Giovanni Santanello e Saro Acquaviva
Giovanni Santanello e Saro Acquaviva

"La colpa in primis è mia che ho lasciato troppo soli questi ragazzi ma è chiaro che sulla fine anticipata della stagione dell'Augusta ci sono altre concause". Il patron Giovanni Santanello esce allo scoperto, lo fa per la prima volta dopo un lungo silenzio perché “è arrivato il momento di dire le cose come stanno: mi ha fermato tanta gente in lacrime, affezionata a questi gloriosi colori, alla storia dell'Augusta Calcio a 5. Dispiace in primis anche a noi ma quando non si va avanti ci sono tanti motivi…”.

Quali? Chiediamo al patron augustano che ha fatto la storia del futsal nella città megarese, affiancato da Saro Acquaviva presidente del sodalizio che pochi giorni fa ha dovuto dire basta, rinunciando alle trasferte di Palermo e Messina, azzerando di fatto il proprio campionato di Serie B e riscrivendo così la classifica della categoria cadetta. “Purtroppo non potevamo fare miracoli, arriviamo da un periodo difficile a causa del Covid, ci sono stati intoppi con il proseguimento dei lavori di completamento del Pala Jonio ma non dovuti alla presenza di pirite, che è in minima parte, quanto ad un bando e una legge nazionale che negli ultimi anni, a causa della pandemia, è stata modificata e non ha permesso alla ditta che ha in appalto i lavori di poter beneficiare del contributo straordinario per proseguire il cantiere. Adesso dovrebbero riprendere ma per la consegna si parla di dicembre, quindi verrebbe a mancare anche la prossima stagione. E dovendo spostarci continuamente su Melilli, e di questo ringraziamo tanto il sindaco Peppe Carta e tutta l'amministrazione comunale, non era semplice programmare per esempio pure la scuola calcio che per una società è vitale. Un problema al quale se ne sono aggiunti altri, perché durante l'amministrazione comunale megarese precedente, ci fu chiuso all'improvviso l'impianto da un giorno all'altro senza una motivazione”.
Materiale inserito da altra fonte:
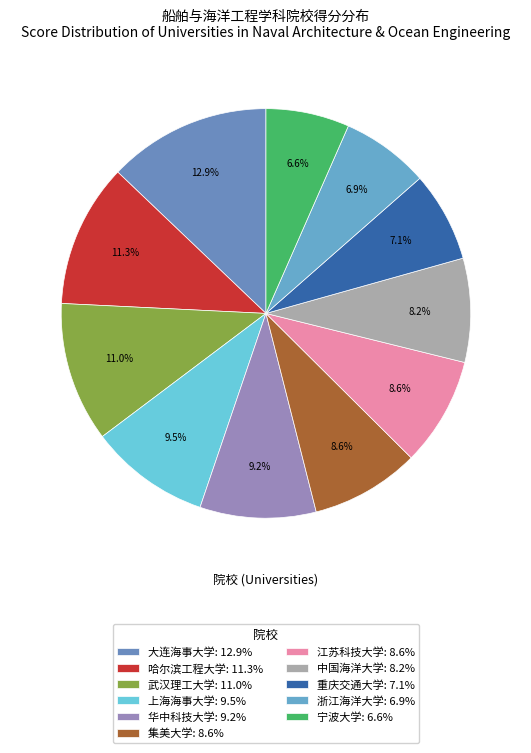

How many slices are in this pie chart?

11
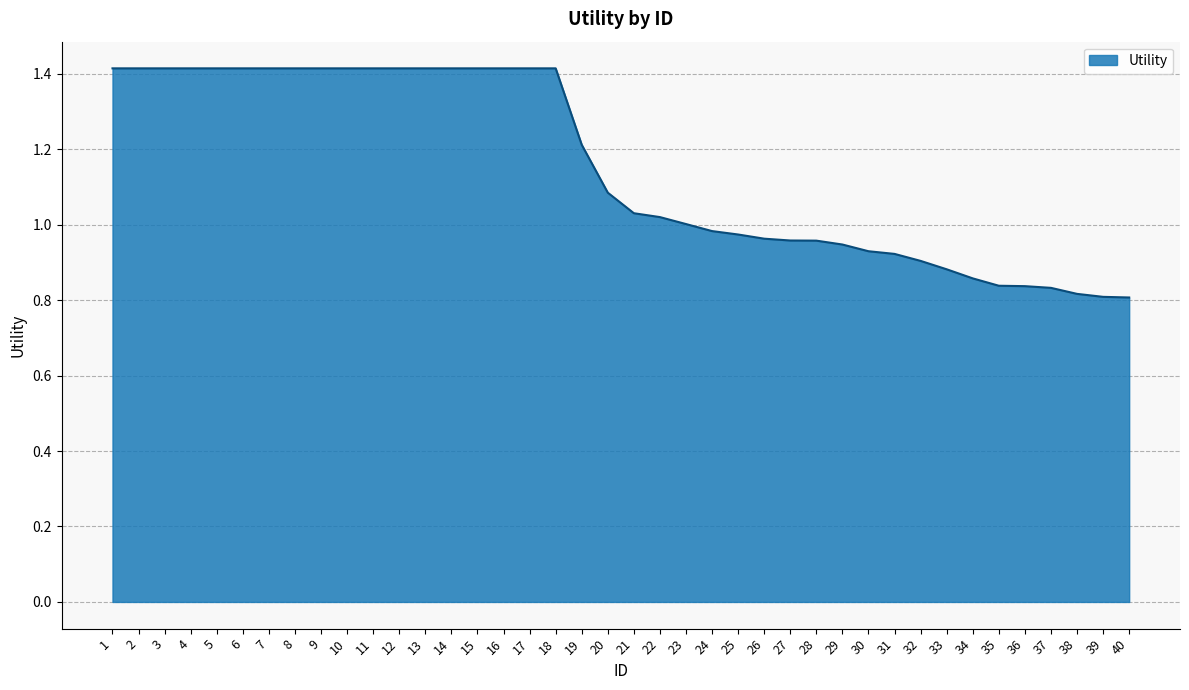

Is it true that the value at 2 is 1.4?

True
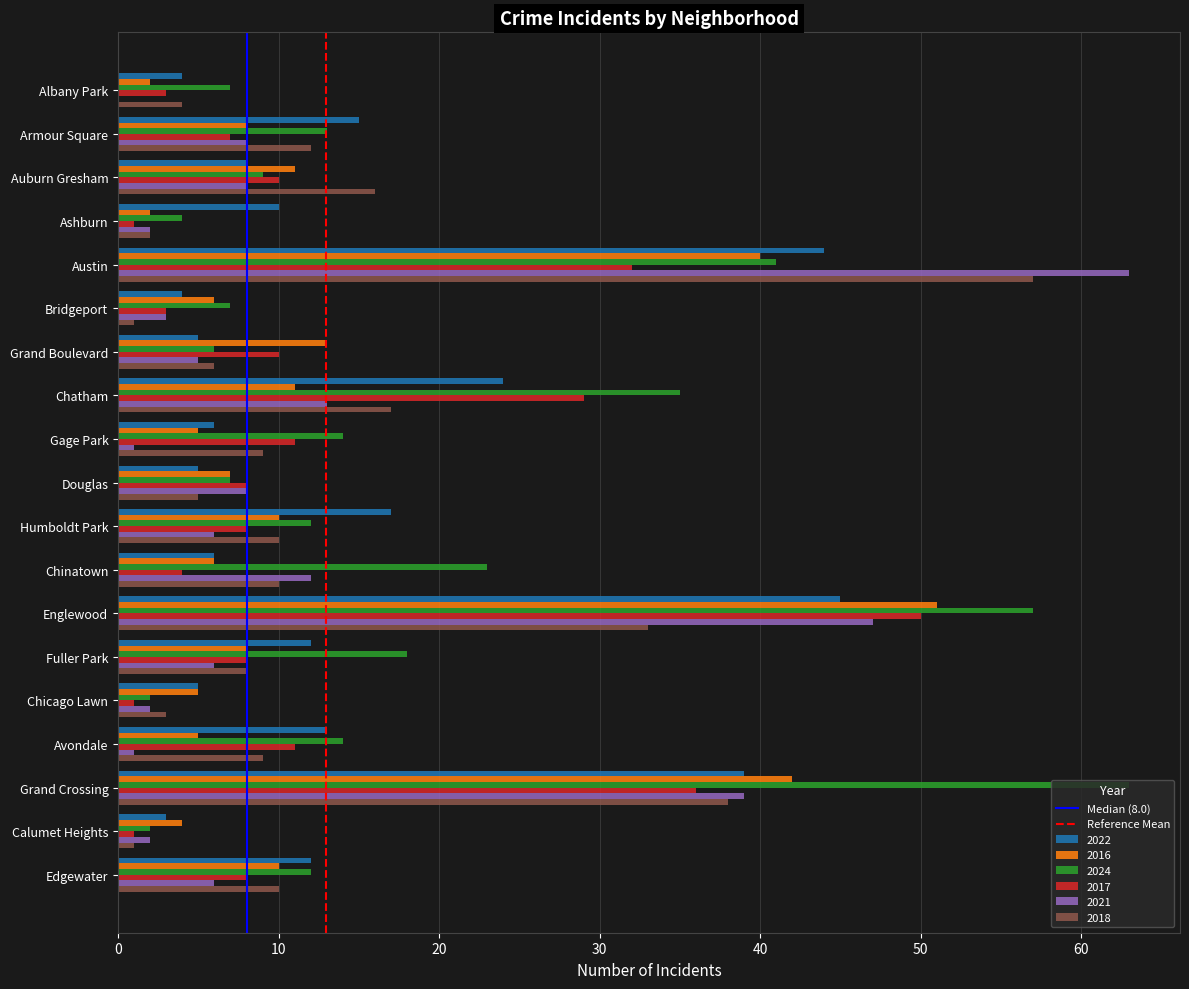

At which label is 2021 closest to 31?

Grand Crossing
Incalza Acquaviva che aggiunge: “Anche l'attuale amministrazione comunale ha delle responsabilità, però, perché era stato fatto un discorso questa estate a cui non è stato però dato seguito…”. E ancora: “E poi dispiace che atleti e allenatore abbiano deciso di fermarsi senza un confronto chiaro e attendere l'evolversi della situazione. C'erano altre situazioni a cui far fronte a livello federale e spese varie, occorreva gestire questo momento tutti quanti ma a un certo punto, rimasti soli, non si poteva più andare avanti. Oggi è facile puntare il dito su questa società ma sfidiamo chiunque con tutti gli imprevisti del caso, a riuscire a far fronte. Poi ci prendiamo ovviamente le nostre responsabilità ma una serie di concause non ci ha permesso di andare avanti”.

E il futuro del futsal augustano? “Al momento è prematuro - chiosano entrambi - perché senza un impianto è impossibile fare attività. E senza il sostegno del territorio, non soltanto della politica, i cui tempi sappiamo essere molto lenti, è molto complicato”.